-- Opening Marker --

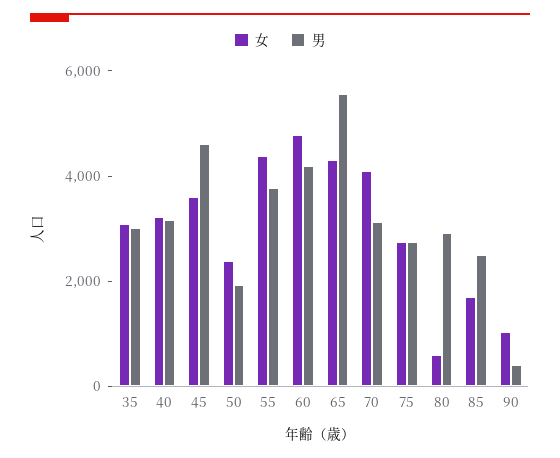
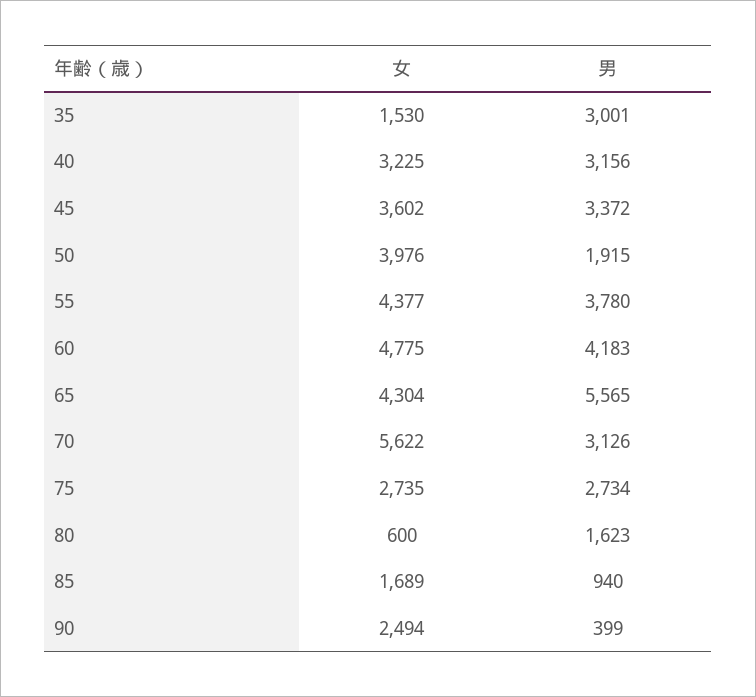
女, 35: 3000 -> 1530
男, 45: 4500 -> 3372
女, 50: 2500 -> 3976
女, 70: 4000 -> 5622
男, 80: 3000 -> 1623
男, 85: 2500 -> 940
女, 90: 1000 -> 2494

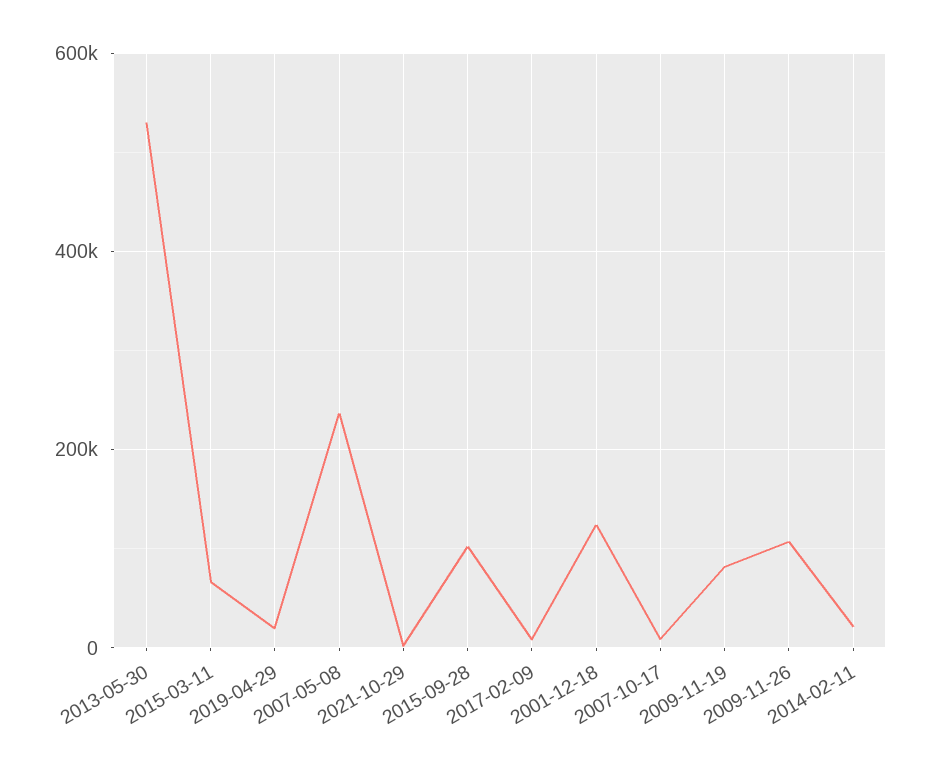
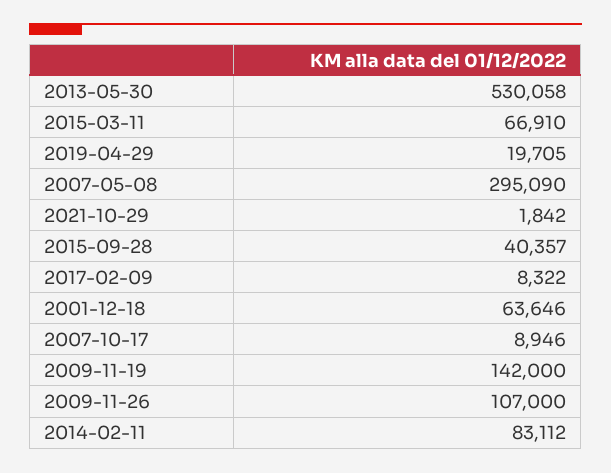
2007-05-08: 240000 -> 295090
2015-09-28: 100000 -> 40357
2001-12-18: 120000 -> 63646
2009-11-19: 80000 -> 142000
2014-02-11: 20000 -> 83112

-- Closing Marker --

• _Task directions_
Output the listing above exactly, excluding all pictures.

• _The completed task_
女, 35: 3000 -> 1530
男, 45: 4500 -> 3372
女, 50: 2500 -> 3976
女, 70: 4000 -> 5622
男, 80: 3000 -> 1623
男, 85: 2500 -> 940
女, 90: 1000 -> 2494

2007-05-08: 240000 -> 295090
2015-09-28: 100000 -> 40357
2001-12-18: 120000 -> 63646
2009-11-19: 80000 -> 142000
2014-02-11: 20000 -> 83112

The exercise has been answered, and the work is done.